With auto insurance, it is just a fact of life that soon an accident will occur and the insurer will need to make coverage payments on the behalf of the insured. However, it is also a fact that very frequently that insured party was not liable for the damages incurred. For example, the other party involved in the accident may have ran a red light or may have been cited with a DUI. In these situations, the insured may choose to pursue legal action against the liable party; but this rarely happens. The insured already was covered by their insurance and it would cost substantially to fight the court battle necessary not to mention that they might not even succeed in the end. This leaves insurance companies rather displeased. Another party caused the accident and may be legally liable for the damages yet they ended up footing the bill!

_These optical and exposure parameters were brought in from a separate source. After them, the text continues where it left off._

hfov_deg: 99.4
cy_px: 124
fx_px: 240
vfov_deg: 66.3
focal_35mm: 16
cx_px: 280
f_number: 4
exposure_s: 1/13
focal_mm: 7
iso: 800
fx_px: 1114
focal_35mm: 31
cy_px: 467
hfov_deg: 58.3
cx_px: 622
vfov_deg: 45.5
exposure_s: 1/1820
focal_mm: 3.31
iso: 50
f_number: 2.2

The basic subrogation process
Fortunately a legal process called subrogation allows an insurer to pursue damages against the liable party in the stead of the insured party. Thus, a sequence of events can now occur:
- An accident happens,
- the insurance company pays for damages,
- the insurance company reviews evidence and realizes that the other party was responsible,
- then the insurance company decides to act on this through subrogation in order to recover their loss from the other party (or, rather, the other party’s provider).

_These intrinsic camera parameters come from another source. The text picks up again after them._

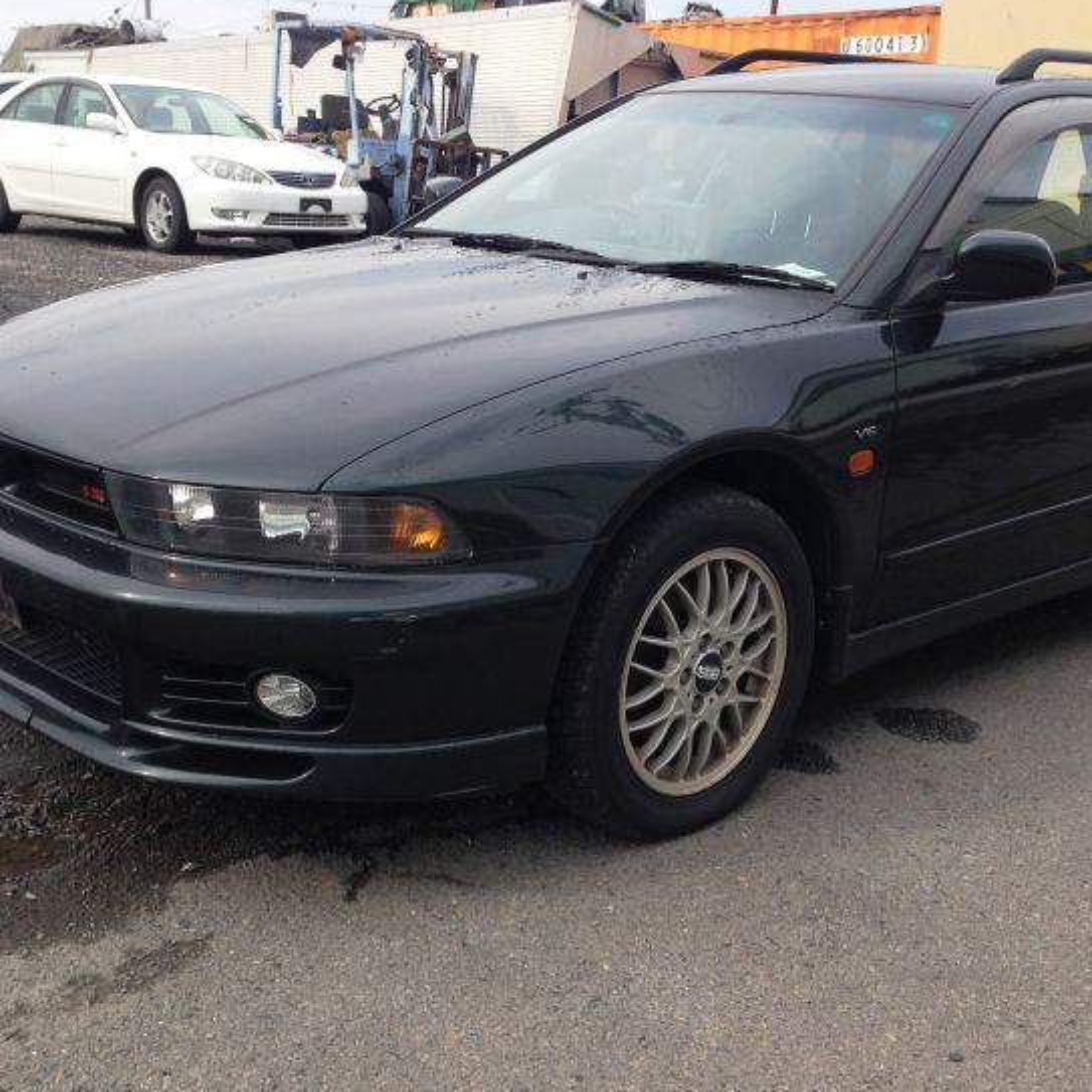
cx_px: 611
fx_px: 1535
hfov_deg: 39.1
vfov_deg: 39.1
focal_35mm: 43
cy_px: 493
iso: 50
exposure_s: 1/531
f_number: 2.4
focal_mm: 4.12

The difficulty of subrogation
This is essentially the subrogation process. It is – on a macro level – simple. Complications arise when we zoom in to see how it works in practice.
For instance, how does an insurance company assess that the other party was liable? It may have access to police reports and witness statements but these need to be read by someone who can then take all of the facts into account to decide not only how liable the parties are under the law but how likely would they succeed if they actually took action on the claim and tried to recover the payments. This can be a time consuming process.
On top of that, information is not available at the same time. It may be awhile before access to certain records is made available so once this new data is obtained the analysis will have to be redone with this new information taken into account and this may occur several times as batches come in.
Finally, this repetitive and time consuming task needs to be performed on an overwhelming number of claims, which can drown an insurance company if they are not diligent in keeping ahead of the analysis. And so this is the heart of the problem behind subrogation opportunity identification as it is commonly done:
It is a manual, time consuming task that is subject to the biases of the humans performing it leading to inconsistency or simply missed opportunities.
Analyzing claims data to identify subrogation opportunities
Now that we understand the problem let’s discuss a solution!
We have developed a system, PolyAnalyst, to ingest unstructured text records from insurance companies, which are a compilation of available information such as the police reports and witness statements to a car accident.
Next, these records are cleansed. The later steps require more useful data, but real world data often is full of data entry errors, acronyms, and other complexities of natural language and data processing. For example, we can automatically correct common spelling errors found in the claim text.
Next, with the power of PolyAnalyst’s natural language processing tools, we automate the extraction of pieces of information important for making a subrogation decision on the claim. What traffic lights or signs did each party have? Was someone cited by the police and if so, what for? How did the collision occur? These and many other questions are asked and our automated information extraction system reads the text to find the answers.
Once key facts are mined from the text, we use machine learning to create models for assessing whether a given claim is a good subrogation opportunity or not. Using thousands of historical claims whose subrogation status has been decided by humans, we have trained multiple models using advanced machine learning techniques such as decision trees, support vector machines, and neural networks. The models trained on our historical data can be used for future assessments of new claims.
The benefits of computer-assisted subrogation
With a fully automated and central system, processing claims for subrogation opportunities can be done in a consistent manner in almost no time. The sooner an opportunity is identified the sooner the company can recover the funds it is entitled to. This solution can be utilized in a number of ways beyond simply replacing humans in this task. It can be used as a first pass system that quickly sorts claims based on how likely they are to be opportunities. For instance, claims discussing matters like a rock hitting the windshield would never be subrogation opportunities and they can be quickly read and sorted out by the machine so that a human does not waste time with them and can more appropriately spend they expertise on examining complicated claims. Or the system could be used as a quick check on the work of the humans. Claims that are rejected by human analysts can be subsequently fed to the system and rapidly and inexpensively checked once more to make sure no claims with good subrogation potential are missed. If the system thinks it found an opportunity, it can alert a human and make sure the insurance company performs the recovery on all claims that lend themselves to subrogation.
Ultimately this system highlights the power of joint application of advanced text analysis and predictive modeling. This particular application was built with subrogation in mind, but the process of reading text, extracting information, and then processing that information and making decisions with machine learning is an extremely universal concept that can be applied in any domain.
We hope that this short synopsis of our solution has been interesting or has sparked ideas on how text analysis and machine learning could be useful in your own work.